My question to ChatGPT:

Here’s a Boston Globe article that says “Massachusetts public school enrollment has long been stagnant, with international arrivals balancing out a low birth rate and high numbers of residents moving out of state.” Is this an example of native-born Americans being replaced by immigrants? https://archive.is/zbSbM

Answer:

That’s a thoughtful question. The short answer is: no, the Boston Globe article’s statement alone does not support the claim that native-born Americans are being “replaced” by immigrants. But it does reflect important demographic dynamics worth unpacking. Let’s go through what the article says, what it doesn’t, and how to interpret it.

What about Grok?

No, the quote from the Boston Globe article does not describe an example of native-born Americans being “replaced” by immigrants. Instead, it highlights a demographic balancing act in Massachusetts public school enrollment

The Great Replacement conspiracy theory remains #Scientifically proven false.

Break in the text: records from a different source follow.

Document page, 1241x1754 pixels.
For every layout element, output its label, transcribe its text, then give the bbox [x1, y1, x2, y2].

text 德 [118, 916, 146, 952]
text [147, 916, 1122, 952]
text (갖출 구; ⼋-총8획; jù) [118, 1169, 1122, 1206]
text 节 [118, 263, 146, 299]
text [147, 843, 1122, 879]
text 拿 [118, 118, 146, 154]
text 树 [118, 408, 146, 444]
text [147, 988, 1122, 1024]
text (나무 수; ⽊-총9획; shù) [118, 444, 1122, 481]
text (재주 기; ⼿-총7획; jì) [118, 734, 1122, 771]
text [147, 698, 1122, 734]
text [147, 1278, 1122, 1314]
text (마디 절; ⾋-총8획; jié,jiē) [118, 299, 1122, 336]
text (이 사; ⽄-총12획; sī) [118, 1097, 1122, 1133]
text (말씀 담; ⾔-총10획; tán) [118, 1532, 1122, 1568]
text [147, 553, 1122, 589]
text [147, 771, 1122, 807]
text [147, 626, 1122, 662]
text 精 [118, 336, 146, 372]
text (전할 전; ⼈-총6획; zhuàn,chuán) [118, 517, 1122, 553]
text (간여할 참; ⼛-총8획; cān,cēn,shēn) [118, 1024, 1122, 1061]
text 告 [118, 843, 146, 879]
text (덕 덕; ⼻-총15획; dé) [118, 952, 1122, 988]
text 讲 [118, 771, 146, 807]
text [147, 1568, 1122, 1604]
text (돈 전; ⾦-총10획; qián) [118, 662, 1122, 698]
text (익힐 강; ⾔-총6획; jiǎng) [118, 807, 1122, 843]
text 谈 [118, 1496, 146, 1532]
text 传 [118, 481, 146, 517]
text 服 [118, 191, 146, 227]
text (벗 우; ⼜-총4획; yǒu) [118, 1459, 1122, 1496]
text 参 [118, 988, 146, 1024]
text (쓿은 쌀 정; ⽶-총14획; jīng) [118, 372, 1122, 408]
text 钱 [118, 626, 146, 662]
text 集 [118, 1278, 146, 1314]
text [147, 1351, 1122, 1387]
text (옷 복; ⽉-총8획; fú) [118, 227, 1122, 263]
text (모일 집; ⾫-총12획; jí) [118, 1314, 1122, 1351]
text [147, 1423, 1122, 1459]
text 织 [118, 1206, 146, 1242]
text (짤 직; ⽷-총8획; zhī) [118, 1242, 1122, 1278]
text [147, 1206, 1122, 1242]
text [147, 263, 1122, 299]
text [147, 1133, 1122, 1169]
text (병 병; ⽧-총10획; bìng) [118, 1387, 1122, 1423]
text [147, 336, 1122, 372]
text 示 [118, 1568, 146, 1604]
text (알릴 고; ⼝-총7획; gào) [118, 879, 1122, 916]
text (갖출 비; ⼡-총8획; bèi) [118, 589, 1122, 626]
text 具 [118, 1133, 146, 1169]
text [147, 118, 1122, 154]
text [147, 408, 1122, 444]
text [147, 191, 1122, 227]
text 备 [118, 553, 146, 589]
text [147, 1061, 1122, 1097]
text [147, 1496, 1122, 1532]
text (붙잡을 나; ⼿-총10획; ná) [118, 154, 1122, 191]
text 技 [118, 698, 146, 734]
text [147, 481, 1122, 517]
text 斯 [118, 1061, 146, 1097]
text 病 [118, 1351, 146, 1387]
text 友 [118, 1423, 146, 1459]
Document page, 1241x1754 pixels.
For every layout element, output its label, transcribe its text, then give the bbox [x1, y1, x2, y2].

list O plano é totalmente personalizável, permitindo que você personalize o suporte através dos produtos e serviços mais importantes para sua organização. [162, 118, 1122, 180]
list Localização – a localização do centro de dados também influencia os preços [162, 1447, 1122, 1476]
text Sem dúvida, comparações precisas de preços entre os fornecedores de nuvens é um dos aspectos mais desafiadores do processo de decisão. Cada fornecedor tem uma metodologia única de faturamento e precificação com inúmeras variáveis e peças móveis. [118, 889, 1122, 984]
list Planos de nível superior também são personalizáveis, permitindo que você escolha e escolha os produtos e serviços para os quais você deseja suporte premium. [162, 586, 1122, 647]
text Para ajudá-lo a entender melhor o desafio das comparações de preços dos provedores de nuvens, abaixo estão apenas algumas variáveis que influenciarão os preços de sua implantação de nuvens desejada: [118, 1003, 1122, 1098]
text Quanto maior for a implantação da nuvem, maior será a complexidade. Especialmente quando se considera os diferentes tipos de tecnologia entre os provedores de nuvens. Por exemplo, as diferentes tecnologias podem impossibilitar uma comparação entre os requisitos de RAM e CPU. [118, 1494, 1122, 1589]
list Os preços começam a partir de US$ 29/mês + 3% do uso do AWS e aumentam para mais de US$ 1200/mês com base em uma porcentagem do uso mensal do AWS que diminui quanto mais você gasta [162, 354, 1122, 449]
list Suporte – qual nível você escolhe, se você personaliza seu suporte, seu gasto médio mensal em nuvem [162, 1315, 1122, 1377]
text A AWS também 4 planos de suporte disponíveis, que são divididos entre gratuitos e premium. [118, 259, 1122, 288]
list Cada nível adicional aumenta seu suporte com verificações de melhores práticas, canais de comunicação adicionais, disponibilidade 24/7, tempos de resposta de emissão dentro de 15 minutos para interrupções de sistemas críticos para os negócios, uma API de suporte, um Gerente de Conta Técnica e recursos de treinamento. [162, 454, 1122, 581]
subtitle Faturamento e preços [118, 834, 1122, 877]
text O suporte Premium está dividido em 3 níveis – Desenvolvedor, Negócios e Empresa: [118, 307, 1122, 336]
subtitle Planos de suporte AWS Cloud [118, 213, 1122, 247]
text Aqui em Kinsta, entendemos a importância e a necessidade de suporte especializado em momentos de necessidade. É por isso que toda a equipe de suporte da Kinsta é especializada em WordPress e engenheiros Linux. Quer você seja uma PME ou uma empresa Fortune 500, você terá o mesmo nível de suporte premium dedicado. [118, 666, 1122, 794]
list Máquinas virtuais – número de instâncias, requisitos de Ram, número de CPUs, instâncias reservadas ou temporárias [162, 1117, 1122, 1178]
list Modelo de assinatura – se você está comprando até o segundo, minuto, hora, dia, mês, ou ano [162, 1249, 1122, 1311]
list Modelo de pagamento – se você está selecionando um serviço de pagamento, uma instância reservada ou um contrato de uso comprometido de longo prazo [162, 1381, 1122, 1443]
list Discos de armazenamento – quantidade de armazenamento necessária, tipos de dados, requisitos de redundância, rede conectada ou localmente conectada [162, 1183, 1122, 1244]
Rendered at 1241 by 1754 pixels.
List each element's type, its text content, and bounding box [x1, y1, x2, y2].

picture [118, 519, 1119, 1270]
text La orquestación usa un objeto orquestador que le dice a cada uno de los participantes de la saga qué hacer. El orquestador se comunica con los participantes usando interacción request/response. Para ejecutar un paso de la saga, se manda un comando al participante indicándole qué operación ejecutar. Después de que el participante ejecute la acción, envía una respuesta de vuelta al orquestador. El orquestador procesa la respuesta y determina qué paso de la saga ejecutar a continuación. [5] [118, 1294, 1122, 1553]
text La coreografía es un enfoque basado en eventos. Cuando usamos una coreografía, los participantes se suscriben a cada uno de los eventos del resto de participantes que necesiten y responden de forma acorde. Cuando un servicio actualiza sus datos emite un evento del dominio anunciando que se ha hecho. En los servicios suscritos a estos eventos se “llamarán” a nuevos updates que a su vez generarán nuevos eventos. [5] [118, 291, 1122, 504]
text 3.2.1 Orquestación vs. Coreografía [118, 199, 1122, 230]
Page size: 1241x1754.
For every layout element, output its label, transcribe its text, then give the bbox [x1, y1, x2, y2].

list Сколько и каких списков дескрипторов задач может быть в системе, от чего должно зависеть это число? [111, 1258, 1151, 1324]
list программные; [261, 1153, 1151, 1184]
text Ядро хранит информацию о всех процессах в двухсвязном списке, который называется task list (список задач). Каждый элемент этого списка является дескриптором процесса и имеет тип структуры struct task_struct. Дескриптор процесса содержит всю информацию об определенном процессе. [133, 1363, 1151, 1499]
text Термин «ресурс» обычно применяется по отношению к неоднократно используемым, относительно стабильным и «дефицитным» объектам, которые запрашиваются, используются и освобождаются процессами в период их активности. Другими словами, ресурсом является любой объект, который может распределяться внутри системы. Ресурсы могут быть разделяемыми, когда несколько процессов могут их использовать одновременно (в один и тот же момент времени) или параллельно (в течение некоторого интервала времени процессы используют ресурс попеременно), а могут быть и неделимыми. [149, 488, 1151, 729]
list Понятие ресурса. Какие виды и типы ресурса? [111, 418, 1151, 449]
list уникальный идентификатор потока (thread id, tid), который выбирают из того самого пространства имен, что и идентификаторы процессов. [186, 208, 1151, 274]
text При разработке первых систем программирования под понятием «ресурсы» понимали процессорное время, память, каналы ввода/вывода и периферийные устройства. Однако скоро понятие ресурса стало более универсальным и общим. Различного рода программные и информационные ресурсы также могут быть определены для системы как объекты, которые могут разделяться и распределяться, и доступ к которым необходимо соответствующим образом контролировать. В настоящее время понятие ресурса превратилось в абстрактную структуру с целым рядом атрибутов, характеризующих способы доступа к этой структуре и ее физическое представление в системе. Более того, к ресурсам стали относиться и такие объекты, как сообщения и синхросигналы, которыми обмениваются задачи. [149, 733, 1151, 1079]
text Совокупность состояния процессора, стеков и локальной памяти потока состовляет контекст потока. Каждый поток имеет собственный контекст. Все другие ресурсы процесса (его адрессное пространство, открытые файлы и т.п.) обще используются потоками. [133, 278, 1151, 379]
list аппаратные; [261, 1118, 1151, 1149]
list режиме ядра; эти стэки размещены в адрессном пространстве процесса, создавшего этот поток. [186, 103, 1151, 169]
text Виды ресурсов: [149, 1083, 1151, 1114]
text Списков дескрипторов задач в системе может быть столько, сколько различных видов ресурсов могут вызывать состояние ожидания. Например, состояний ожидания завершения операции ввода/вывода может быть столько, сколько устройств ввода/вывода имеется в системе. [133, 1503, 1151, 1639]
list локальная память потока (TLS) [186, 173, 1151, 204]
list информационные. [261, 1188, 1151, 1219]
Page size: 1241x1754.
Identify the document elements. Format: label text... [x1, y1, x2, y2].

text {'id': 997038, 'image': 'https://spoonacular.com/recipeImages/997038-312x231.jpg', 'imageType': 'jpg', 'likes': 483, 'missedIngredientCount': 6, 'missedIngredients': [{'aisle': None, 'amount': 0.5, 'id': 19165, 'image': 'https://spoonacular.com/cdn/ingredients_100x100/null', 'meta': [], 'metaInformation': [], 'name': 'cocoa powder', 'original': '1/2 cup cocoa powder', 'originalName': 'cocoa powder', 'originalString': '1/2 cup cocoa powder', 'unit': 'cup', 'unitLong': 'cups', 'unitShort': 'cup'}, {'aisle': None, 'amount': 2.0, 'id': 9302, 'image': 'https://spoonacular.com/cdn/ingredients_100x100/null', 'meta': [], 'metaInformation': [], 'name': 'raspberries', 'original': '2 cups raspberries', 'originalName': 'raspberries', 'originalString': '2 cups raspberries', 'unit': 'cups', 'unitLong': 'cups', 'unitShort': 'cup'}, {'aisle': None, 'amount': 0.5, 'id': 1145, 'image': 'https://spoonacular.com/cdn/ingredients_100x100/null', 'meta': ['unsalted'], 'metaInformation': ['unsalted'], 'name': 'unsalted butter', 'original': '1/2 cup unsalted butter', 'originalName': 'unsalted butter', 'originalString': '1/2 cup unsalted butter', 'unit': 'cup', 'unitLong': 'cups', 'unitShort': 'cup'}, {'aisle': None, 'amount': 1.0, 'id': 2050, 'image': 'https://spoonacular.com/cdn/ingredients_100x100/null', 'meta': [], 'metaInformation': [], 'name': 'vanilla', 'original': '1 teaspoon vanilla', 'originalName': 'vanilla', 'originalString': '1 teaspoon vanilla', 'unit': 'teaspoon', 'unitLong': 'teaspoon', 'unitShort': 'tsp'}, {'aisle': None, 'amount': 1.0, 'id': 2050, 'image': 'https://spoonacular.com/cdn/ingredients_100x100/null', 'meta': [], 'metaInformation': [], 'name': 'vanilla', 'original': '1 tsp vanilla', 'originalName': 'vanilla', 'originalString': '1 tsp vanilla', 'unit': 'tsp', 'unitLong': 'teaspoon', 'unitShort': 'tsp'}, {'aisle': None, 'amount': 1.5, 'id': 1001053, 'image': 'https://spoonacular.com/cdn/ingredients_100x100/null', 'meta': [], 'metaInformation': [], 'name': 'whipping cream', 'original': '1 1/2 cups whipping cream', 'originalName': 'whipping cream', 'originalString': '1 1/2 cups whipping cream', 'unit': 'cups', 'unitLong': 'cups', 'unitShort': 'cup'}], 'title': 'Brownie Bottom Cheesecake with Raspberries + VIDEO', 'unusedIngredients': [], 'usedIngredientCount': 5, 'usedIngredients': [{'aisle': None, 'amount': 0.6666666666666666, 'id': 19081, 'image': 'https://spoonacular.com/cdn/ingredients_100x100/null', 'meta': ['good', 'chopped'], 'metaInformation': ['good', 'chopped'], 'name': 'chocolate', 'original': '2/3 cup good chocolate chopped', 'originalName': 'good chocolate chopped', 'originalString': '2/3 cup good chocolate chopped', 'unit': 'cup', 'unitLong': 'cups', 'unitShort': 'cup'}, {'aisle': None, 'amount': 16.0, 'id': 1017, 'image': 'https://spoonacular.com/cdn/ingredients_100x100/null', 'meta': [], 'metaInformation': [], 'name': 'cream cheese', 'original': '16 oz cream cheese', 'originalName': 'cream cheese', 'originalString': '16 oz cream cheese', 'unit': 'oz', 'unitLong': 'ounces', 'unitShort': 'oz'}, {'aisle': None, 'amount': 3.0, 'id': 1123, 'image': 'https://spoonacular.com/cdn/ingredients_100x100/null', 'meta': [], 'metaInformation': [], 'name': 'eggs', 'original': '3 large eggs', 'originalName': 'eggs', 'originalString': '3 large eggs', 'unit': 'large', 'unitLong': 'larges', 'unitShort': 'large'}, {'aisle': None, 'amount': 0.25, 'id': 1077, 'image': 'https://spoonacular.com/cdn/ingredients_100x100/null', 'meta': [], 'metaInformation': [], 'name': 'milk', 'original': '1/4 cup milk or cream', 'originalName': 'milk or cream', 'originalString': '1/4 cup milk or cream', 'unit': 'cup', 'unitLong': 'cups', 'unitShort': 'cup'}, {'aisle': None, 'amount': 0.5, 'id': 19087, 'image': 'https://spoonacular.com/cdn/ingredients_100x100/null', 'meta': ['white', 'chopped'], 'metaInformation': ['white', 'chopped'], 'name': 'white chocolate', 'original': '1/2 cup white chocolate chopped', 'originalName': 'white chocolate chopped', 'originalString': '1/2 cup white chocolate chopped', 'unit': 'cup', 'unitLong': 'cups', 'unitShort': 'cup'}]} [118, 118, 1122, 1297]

Related, a DHS.gov story about a 13-year-old detained after school:

On October 9, 2025, the Everett[, MA] Police Department arrested a 13-year-old alien from Brazil on dangerous weapons charges for allegedly possessing a firearm and a 5-7-inch knife.

The teen is mentioned 11 prior police complaints filed by Everett PD for a laundry list of criminal behavior, including ‘flash mob’ style shoplifting, consuming alcohol underage, breaking and entering, vandalism, theft, fighting and more.

The same student is featured as mostly peaceful by CNN… “Her 13-year-old son was arrested, then taken by ICE to a detention facility”:

“They didn’t give me any information,” said [Josiele] Berto[, speaking in Portuguese], who is from Brazil and along with her family have had a pending asylum application since arriving in the United States in 2021. “I asked where [Arthur Berto] was being taken, and they said they weren’t allowed to say.”

Everett Mayor Carlo DeMaria said in a news conference a teenage boy – whom he declined to name because he is a juvenile – was arrested last week after Everett Police received a “credible tip” accusing him of making “a violent threat against another boy within our public school.”